UCLA quarterback Dorian Thompson-Robinson (1) was part of a UCLA offense that gained 311 yards compared to the 611 yards gained by Oklahoma.Photo by Gary A. Vasquez - USA TODAY Sports
Jake Curtis

Happy days in the desert; not so much in Los Angeles. And what’s going on at Stanford?

We’ll start in L.A., the traditional stronghold of Pac-12 football

USC lost to BYU, which is not a good look nationally for a Trojans team that was ranked at the time. Not only did the Trojans drop to 2-1 and out of the top 25, but their next three games are against No. 10 Utah, No. 22 Washington and No. 7 Notre Dame, with two of those games being on the road.

Things could get ugly quickly for USC coach Clay Helton, because his future will be determined by an as-yet-unnamed athletic director who will want to put his own stamp on the USC football program.

After lighting it up against Stanford last week, USC true freshman quarterback Kedon Slovis threw three interceptions in first road start this week. It won’t get any easier the next three games.

As bad as things are at USC, they are infinitely worse at UCLA.

Let’s count the ways

---UCLA scored just 14 points for the third straight game, losing to fifth-ranked Oklahoma 48-14.

---Chip Kelly, the coach who is said to have revolutionized football, has a 3-12 record as UCLA’s head coach, and now there are whispers about how long he will last just two years after he signed a five-year, $23.3 million deal.
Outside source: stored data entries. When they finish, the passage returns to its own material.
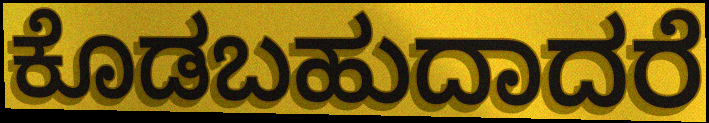
ಕೊಡಬಹುದಾದರೆ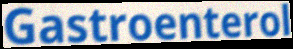
Gastroenterol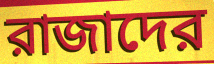
রাজাদেরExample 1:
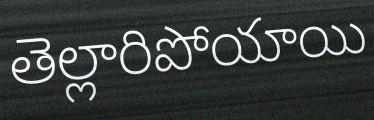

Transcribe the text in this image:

తెల్లారిపోయాయి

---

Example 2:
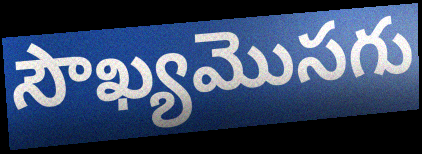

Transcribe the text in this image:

సౌఖ్యమొసగు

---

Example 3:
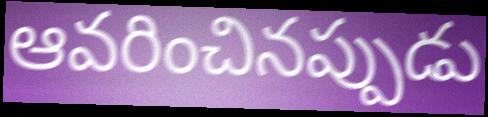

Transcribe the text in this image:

ఆవరించినప్పుడు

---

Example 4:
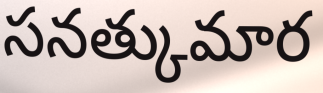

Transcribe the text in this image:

సనత్కుమార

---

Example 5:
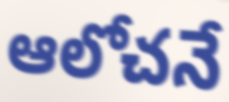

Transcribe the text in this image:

ఆలోచనేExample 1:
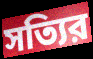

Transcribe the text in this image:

সত্যির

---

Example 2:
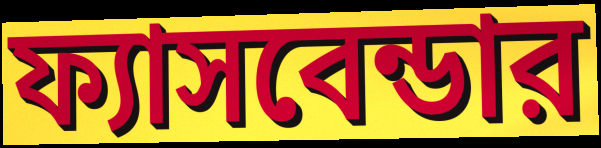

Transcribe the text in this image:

ফ্যাসবেন্ডার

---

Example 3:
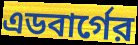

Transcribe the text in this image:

এডবার্গের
The Bruins rank 127th of 130 FBS teams in scoring, which is not what was expected from a coach whose Oregon teams ranked first, second and third nationally in scoring in his final three seasons with the Ducks, never averaging fewer than 46 points in that span.
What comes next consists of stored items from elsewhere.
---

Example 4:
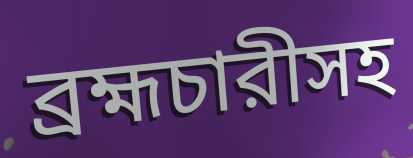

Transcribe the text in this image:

ব্রহ্মচারীসহ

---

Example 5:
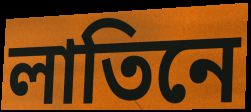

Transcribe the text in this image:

লাতিনেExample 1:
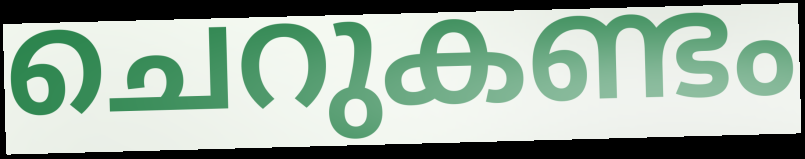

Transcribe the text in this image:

ചെറുകണ്ടം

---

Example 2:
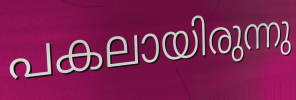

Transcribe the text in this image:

പകലായിരുന്നു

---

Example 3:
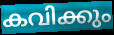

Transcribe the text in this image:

കവിക്കും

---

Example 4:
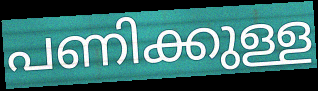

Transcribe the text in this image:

പണിക്കുള്ള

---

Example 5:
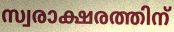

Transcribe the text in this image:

സ്വരാക്ഷരത്തിന്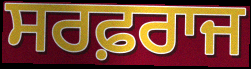
ਸਰਫ਼ਰਾਜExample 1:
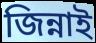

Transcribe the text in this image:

জিন্নাই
---UCLA has started 0-3 for the second straight season. That has not happened since 1919 through 1921, the first three seasons that UCLA had a football program and a stretch in which the Bruins lost a 1920 game to Whittier 103-0.

---Oklahoma fans appeared to outnumber UCLA fans at the Rose Bowl on Saturday, even though UCLA season-ticket-holders were offered free tickets to the game and even though Norman, Okla., is more than 1,300 miles from Los Angeles.
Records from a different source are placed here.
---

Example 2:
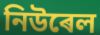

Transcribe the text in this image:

নিউৰেল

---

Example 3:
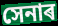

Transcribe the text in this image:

সেনাৰ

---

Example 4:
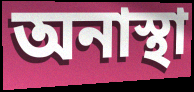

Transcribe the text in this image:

অনাস্থা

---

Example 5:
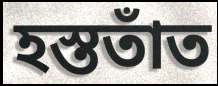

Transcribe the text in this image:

হস্ততাঁতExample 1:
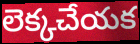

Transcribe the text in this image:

లెక్కచేయక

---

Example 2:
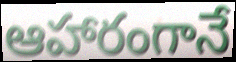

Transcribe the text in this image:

ఆహారంగానే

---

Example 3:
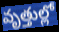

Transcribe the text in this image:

వృత్తుల్లో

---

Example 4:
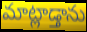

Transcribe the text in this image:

మాట్లాడ్తాను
UCLA attendance last year in Chip Kelly’s first season was the lowest since 1999, and it looks like it will be worse this year. The crowd of 36,951 for last week’s loss to San Diego State was UCLA’s fourth-smallest at the Rose Bowl since making it its home stadium in 1982.

---Finally, and worst of all, a shooting took place in the Rose Bowl parking lot several hours after the game that killed an 18-year-old man and wounded a 51-year-old man. About 20-30 gunshots were fired.

And now the Stanford mystery

The Cardinal has been known for consistently strong defensive teams in David Shaw’s time as head coach, but Stanford’s defense has been virtually nonexistent the past two weeks.

For the second week in a row a true freshman quarterback who began the season as a backup trashed Stanford’s defense. Last week it was USC’s Slovis, who completed 28 of 33 passes for 377 yards, three touchdowns and no interceptions in a 45-20 victory over Stanford. And this week it was Central Florida freshman Dillon Gabriel, who went 22-for-30 for 347 yards, four touchdowns and no interceptions in a 45-27 rout of Stanford that was not as close as the score suggests.

Stanford has yielded 45 points or more in consecutive games for the first time since 1918, when Stanford lost to Mare Island 80-0, and followed that with a 70-0 loss to Mather Field during an 0-4 season. It’s a good thing Mare Island and Mather Field are not on the schedule this season.

For the good news, we travel to the desert

Arizona State pulled off a 10-7 win over No. 18 Michigan State, but it took a penalty to do it.

Sun Devils freshman quarterback Jayden Daniel engineered a game-winning touchdown drive in the closing moments, throwing for 52 yards on that possession and running for 27 more, to give ASU a three-point lead with 50 seconds left.

The Spartans then reached the ASU 24-yard line with 11 seconds left, and Matt Coghlin booted a 42-yard field goal to tie the game . . . apparently. But Michigan State had 12 players on the field, and after a five-yard penalty, Coghlin missed a 47-yard field-goal attempt.

ASU moved into the top 25 at No. 24.

Later Saturday night, Arizona quarterback Kahlil Tate did what he did in 2017, but not in 2018 – run the ball effectively. His 84-yard touchdown run was part of a 129-yard rushing game for Tate, who threw two interceptions and lost a fumble but was still on the winning side of a 28-14 win over Texas Tech.

Maybe the Wildcats and their defense are not as bad as they appeared to be in the season-opening 45-38 loss to Hawaii, which churned out 595 yards against Arizona.